=== Section Start ===

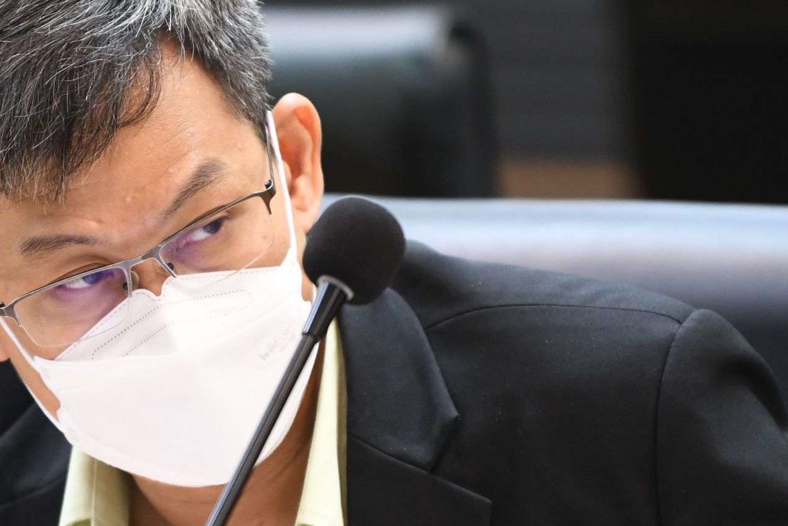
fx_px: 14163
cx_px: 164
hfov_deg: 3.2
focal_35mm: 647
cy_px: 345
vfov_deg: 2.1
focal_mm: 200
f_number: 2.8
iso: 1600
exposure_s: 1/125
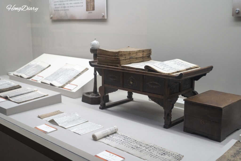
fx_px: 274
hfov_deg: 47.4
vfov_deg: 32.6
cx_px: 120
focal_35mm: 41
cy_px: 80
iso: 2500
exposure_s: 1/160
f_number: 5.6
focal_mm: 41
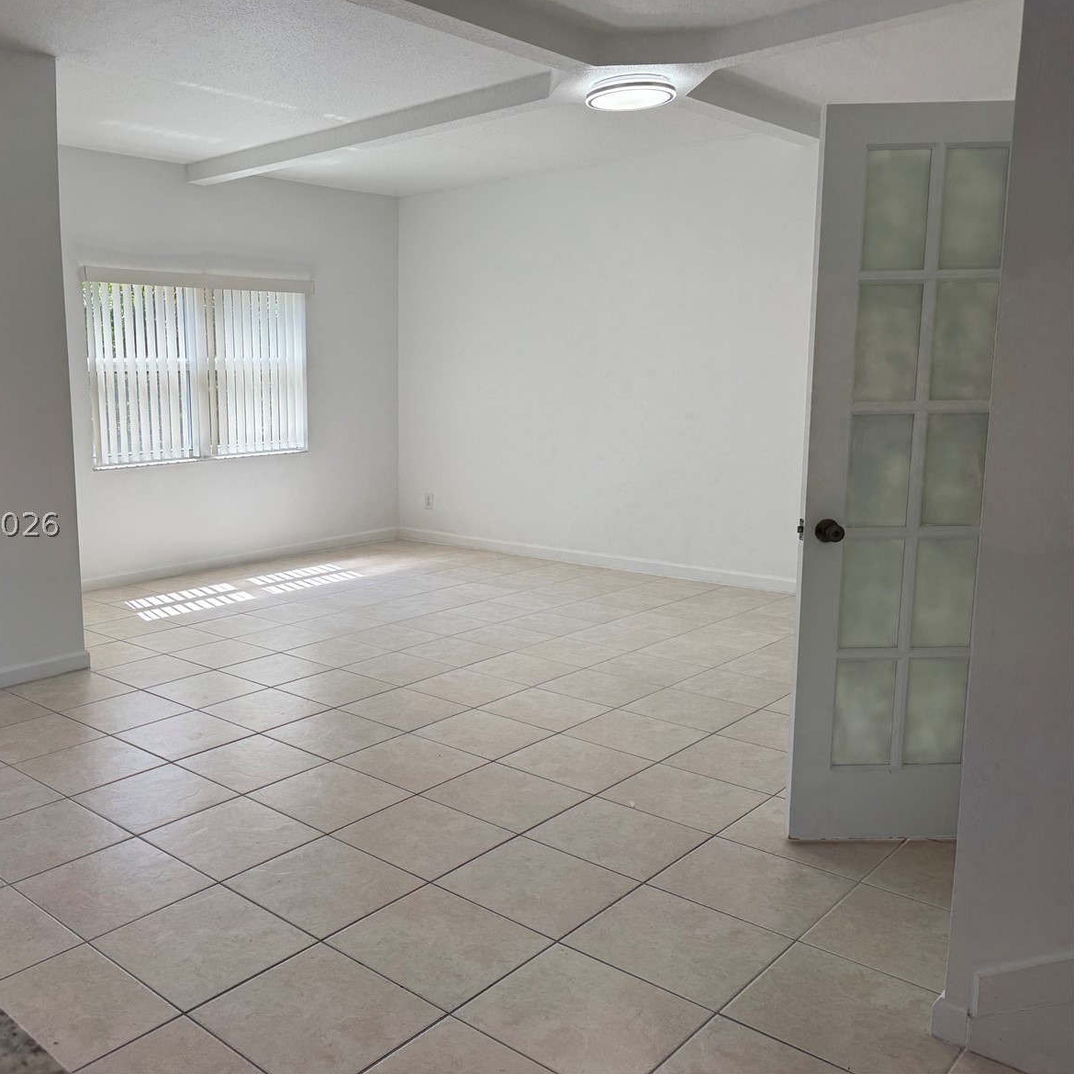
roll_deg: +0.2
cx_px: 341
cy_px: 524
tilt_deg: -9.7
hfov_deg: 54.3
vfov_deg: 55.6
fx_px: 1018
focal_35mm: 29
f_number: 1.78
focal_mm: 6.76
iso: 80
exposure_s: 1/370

=== Section End ===

◆ Instruction:
Repeat the records exactly but leave out the images.

◆ Solution to this task:
fx_px: 14163
cx_px: 164
hfov_deg: 3.2
focal_35mm: 647
cy_px: 345
vfov_deg: 2.1
focal_mm: 200
f_number: 2.8
iso: 1600
exposure_s: 1/125
fx_px: 274
hfov_deg: 47.4
vfov_deg: 32.6
cx_px: 120
focal_35mm: 41
cy_px: 80
iso: 2500
exposure_s: 1/160
f_number: 5.6
focal_mm: 41
roll_deg: +0.2
cx_px: 341
cy_px: 524
tilt_deg: -9.7
hfov_deg: 54.3
vfov_deg: 55.6
fx_px: 1018
focal_35mm: 29
f_number: 1.78
focal_mm: 6.76
iso: 80
exposure_s: 1/370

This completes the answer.